··· Text shown ···

The Wondering Cyclist

Wondering is not a typo... When you cycle long-distance, you have a lot of things to see and plenty of time to think. I was planning to jot down my musings here, but as I'm such a slow typist I'll probably just end up listing where I've been and what I've done...

Wednesday, 14 June 2006

Truro to Pictou (Nova Scotia)

There were no kitchen facilities at the Agricultural College so I was up at 7:30 and out in search of breakfast. You can't get the full English here, with all those nice extras such as tomato, mushrooms etc. (My mouth is watering just at the thought) It tentds to be a simple egg(s), meat (sausage, bacon or ham) with lots of 'homefries' (cubes of potato, fried) and toast (white or wheat)

···

Continue the cycling blog entry about the ride from Truro to Pictou, starting after its last sentence.

··· Data entries ···

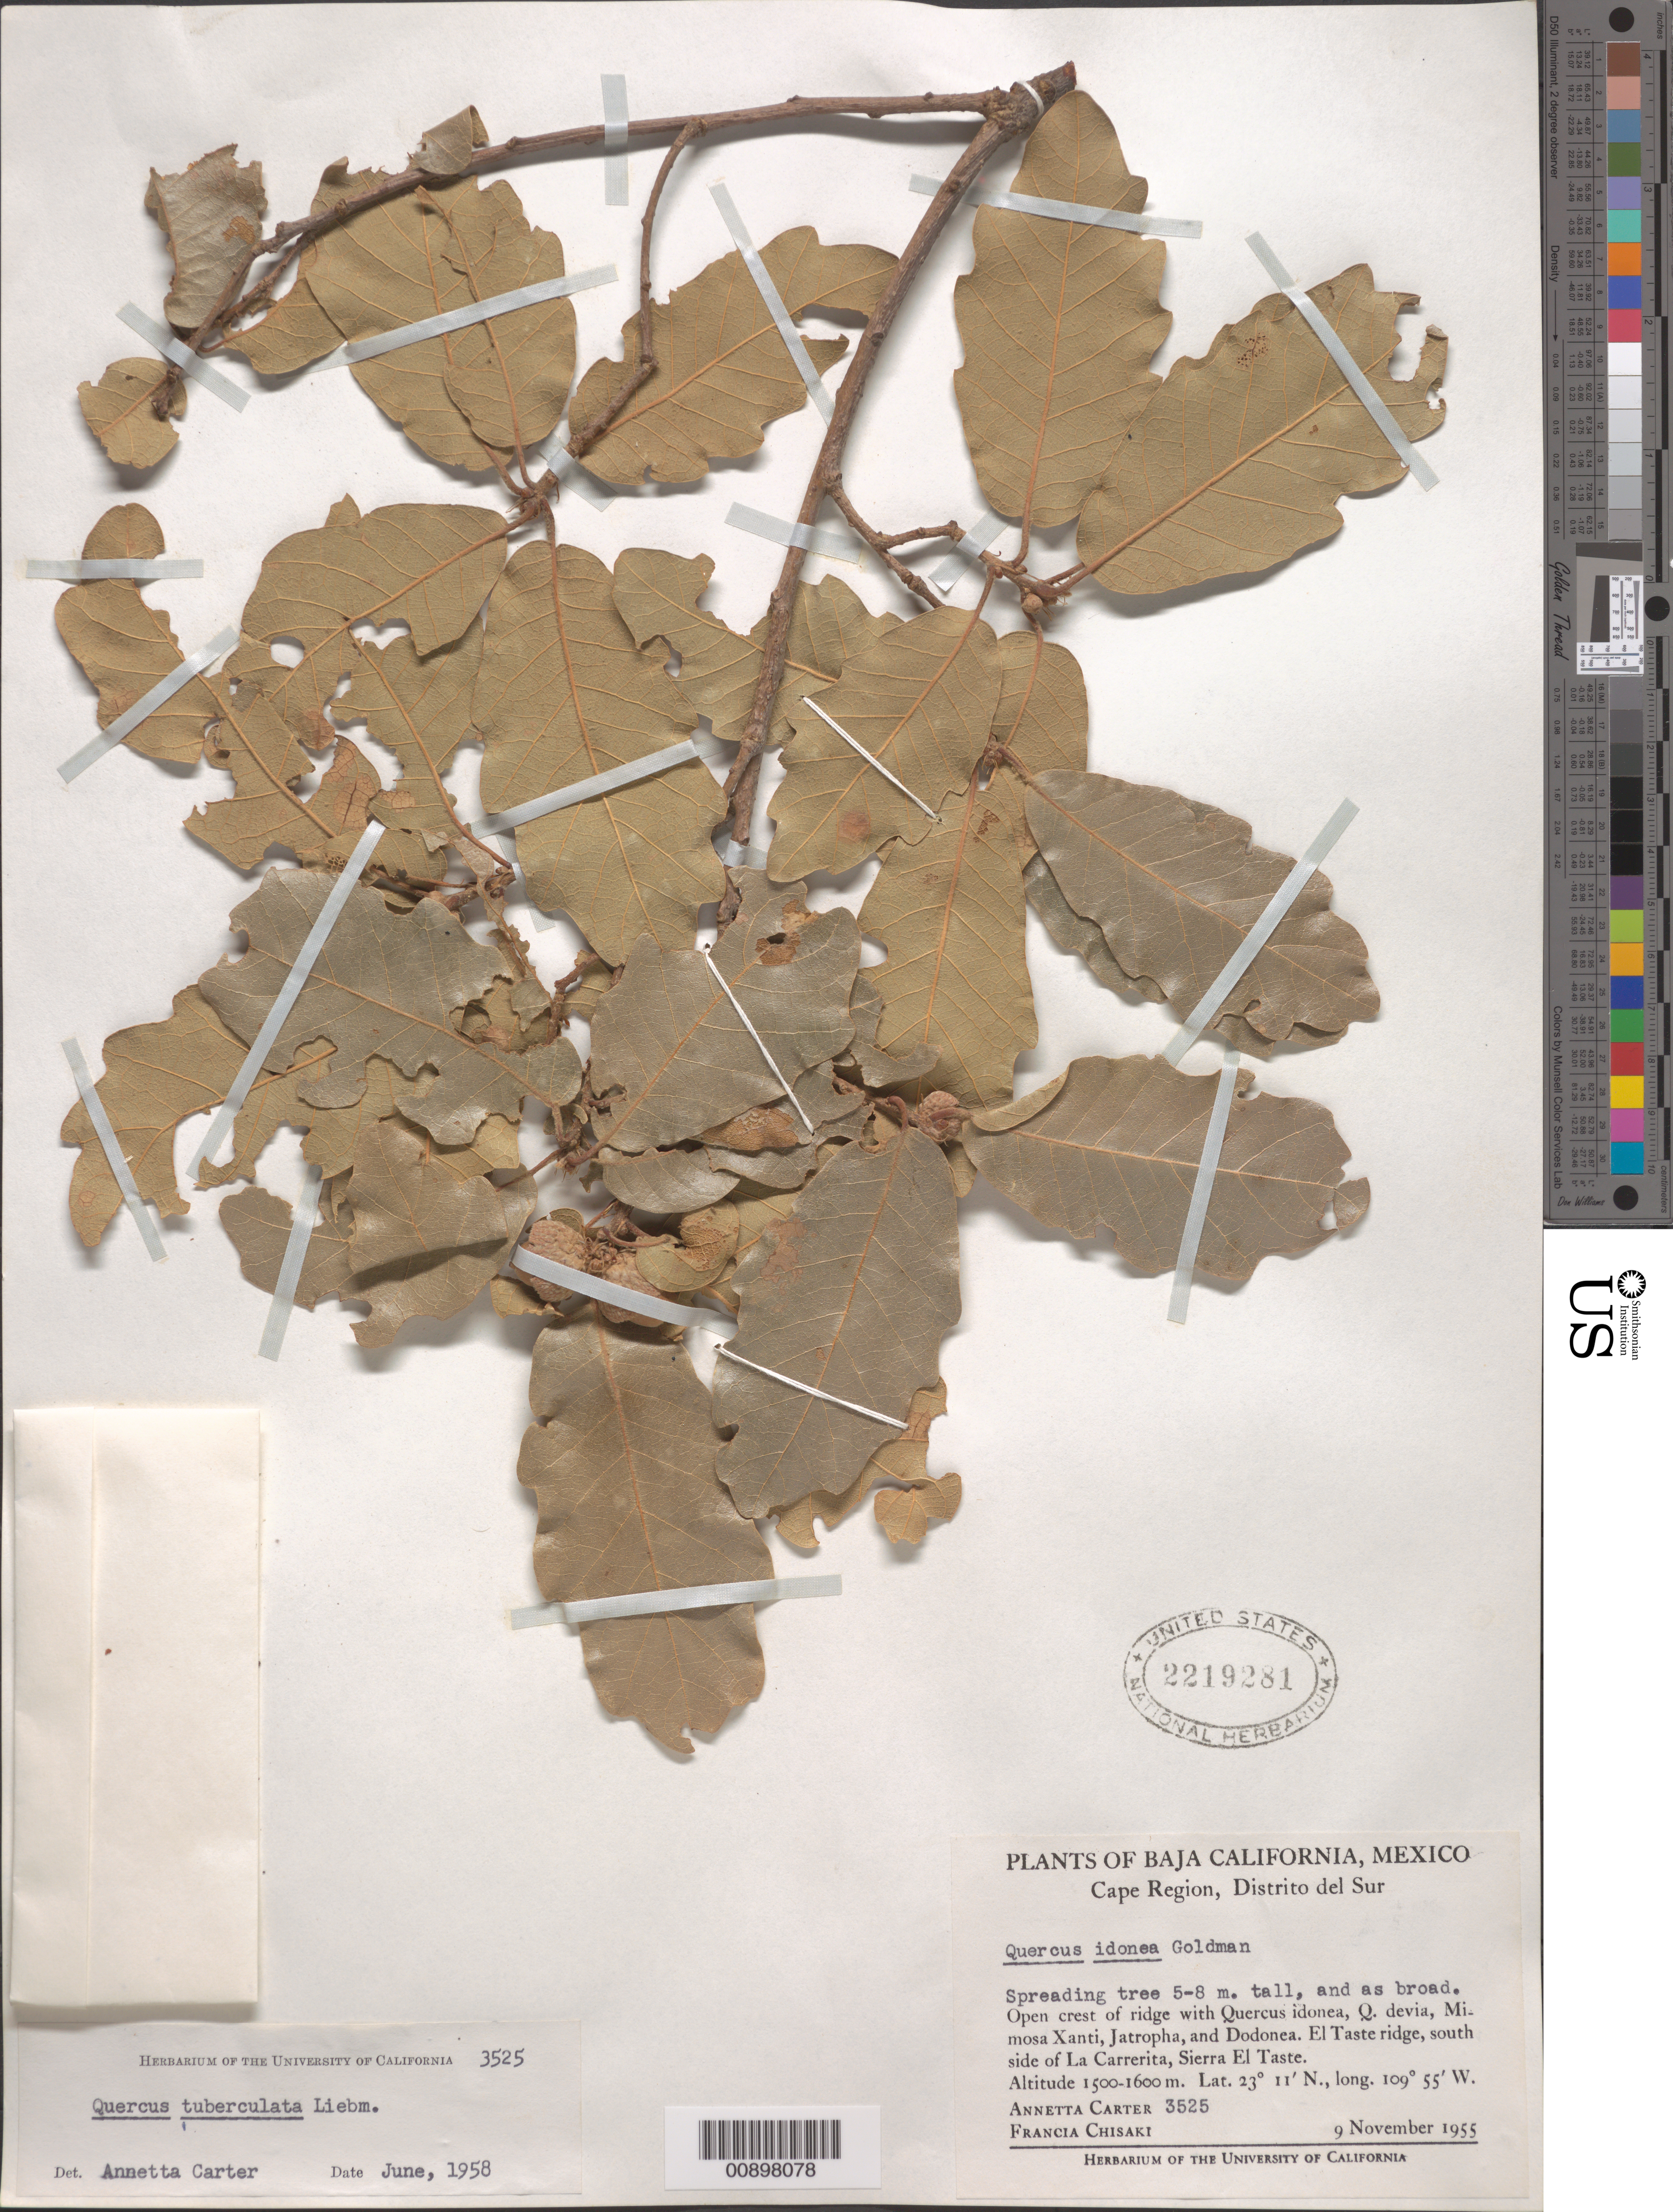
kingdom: Plantae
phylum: Tracheophyta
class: Magnoliopsida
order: Fagales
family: Fagaceae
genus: Quercus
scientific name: Quercus tuberculata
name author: Liebm.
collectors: A. Carter & F. Chisaki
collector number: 3525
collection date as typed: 09 Nov 1955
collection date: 1955-11-09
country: Mexico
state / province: Baja California Sur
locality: El Taste ridge, south side of La Carreterita, Sierra El Taste. Baja California. Cape Region, Distrito Sur.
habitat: Open crest of ridge with Quercus idonea, Q. devia, Mimosa Xanti, Jatropha, and Dodonea.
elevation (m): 1600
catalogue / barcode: US 2219281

···

Result of this task:
There was some talk of election results in the cafe, but no-one seemed too excited. The thing I did notice today - not one single sign for any candidate, anywhere. They've all disappeared overnight. Before today, it seemed as though every house and garden had at least one and sometimes more. Not that the gardens are now bare by any means. They're very fond of their garden ornaments are the Canadians, or at least the Nova Scotians, which are the only flavour of Canadian I've really come across - although come to think of it, most of the ones I've met have been expats from other parts of Canada. There are areas where several generations of the same family have lived in the same area for many years as the surnames on the mail-boxes often appear in little clusters. In Cape Blomidon I saw one farm 'Grain Fed Chicken - J. Fuller' and then a little way up the road, an exact mirror-image farm on the other side of the road; 'Grain Fed Chicken - D. Fuller' Most of the name clusters seem to be in fishing and farming areas where people are perhaps more tied in to one way of life.

Anyway, back to the garden ornaments. There's a lot of lighthouses, and statuettes, and silhouettes, and the like. They have some wacky stuff too, painted bicycles and abstract sculptures, and twee stuff; fairies and things. The thing that annoys me, is when they have animals that are really life-like; Is that a deer? No. It doesn't f*****g move! Wouldn't that irritate the hell out of you? Move damn you. Please, paint a red nose on it so I know it's a fake.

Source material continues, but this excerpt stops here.